Moon photos show astronauts’ tracks

This August image made available by NASA shows paths left by walking astronauts and lunar buggy tracks from the 1972 U.S. Apollo 17 moon mission. (Associated Press)
Seth Borenstein Associated Press

WASHINGTON – A spacecraft circling the moon has snapped the sharpest photos ever of the tracks and trash left behind by Apollo astronauts in their visits from 1969 to 1972.

Images taken by NASA’s Lunar Reconnaissance Orbiter from 13 to 15 miles up show the astronauts’ paths when they walked on the moon, as well as ruts left by a moon buggy. Experts could even identify the backpacks astronauts pitched out of their lunar landers before they returned to Earth.

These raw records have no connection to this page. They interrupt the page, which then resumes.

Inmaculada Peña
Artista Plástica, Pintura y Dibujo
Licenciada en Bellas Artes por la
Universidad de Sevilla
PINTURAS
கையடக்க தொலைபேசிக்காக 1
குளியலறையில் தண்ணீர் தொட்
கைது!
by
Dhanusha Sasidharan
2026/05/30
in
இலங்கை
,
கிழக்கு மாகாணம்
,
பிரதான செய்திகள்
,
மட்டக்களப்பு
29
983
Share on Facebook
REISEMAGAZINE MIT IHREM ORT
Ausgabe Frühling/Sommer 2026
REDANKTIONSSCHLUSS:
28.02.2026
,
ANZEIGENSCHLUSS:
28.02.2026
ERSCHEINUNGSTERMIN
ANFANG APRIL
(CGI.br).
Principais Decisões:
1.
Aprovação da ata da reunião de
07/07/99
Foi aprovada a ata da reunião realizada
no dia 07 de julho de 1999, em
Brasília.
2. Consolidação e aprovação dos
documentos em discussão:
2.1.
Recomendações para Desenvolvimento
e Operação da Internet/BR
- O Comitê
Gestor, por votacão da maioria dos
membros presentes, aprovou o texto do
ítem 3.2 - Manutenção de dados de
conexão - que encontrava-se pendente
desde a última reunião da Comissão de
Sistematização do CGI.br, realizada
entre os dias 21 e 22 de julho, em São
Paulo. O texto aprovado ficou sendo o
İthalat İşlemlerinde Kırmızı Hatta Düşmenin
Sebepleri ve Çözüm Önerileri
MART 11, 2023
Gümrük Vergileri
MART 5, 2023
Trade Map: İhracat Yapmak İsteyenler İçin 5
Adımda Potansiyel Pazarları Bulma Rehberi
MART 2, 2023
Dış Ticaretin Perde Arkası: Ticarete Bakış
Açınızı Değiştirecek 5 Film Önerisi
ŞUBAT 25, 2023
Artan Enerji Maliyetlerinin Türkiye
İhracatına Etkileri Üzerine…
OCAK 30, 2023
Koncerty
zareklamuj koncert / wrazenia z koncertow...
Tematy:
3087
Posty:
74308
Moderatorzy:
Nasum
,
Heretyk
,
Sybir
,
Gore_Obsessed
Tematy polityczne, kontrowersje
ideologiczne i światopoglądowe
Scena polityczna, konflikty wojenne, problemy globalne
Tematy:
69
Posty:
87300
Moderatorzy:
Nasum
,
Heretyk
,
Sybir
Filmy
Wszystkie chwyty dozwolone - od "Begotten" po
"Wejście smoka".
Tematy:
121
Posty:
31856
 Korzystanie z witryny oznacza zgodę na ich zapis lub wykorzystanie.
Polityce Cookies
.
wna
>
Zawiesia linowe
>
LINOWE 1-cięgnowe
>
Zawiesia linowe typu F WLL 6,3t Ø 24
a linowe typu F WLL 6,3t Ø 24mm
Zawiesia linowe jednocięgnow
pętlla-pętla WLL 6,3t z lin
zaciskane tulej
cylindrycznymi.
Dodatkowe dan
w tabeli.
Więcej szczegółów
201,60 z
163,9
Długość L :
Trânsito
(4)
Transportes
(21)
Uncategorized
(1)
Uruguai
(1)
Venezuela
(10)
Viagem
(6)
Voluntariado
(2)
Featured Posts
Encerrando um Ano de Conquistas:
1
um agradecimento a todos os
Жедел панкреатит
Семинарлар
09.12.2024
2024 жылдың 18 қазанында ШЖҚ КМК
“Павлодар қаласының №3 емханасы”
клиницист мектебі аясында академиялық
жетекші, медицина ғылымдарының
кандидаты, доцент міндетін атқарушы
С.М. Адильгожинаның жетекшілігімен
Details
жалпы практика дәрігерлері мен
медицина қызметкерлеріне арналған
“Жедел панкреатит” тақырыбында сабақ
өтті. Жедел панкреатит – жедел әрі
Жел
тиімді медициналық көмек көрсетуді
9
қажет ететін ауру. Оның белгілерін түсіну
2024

“What we’re seeing is a trail,” said Arizona State University geology professor Mark Robinson, the orbiter’s chief scientist. “It’s totally awesome.”

However, the photos weren’t close enough to see individual bootprints, Robinson said.

The pictures were taken two weeks ago and show the landing sites for Apollo 12, 14 and 17. The closest images are of the 1972 Apollo 17 site, the last moon mission.

Two years ago, images from the same spacecraft from 30 and 60 miles out showed fuzzier images. But this year the orbiter dipped down to take about 300,000 more close-ups. The trails left by the astronauts are clear, but the places where backpacks were discarded, Apollo 17’s moon buggy, and the bottom parts of the three lunar landers are blurry.

“You have to really look at it for a long time to figure out what you’re looking at,” Robinson said.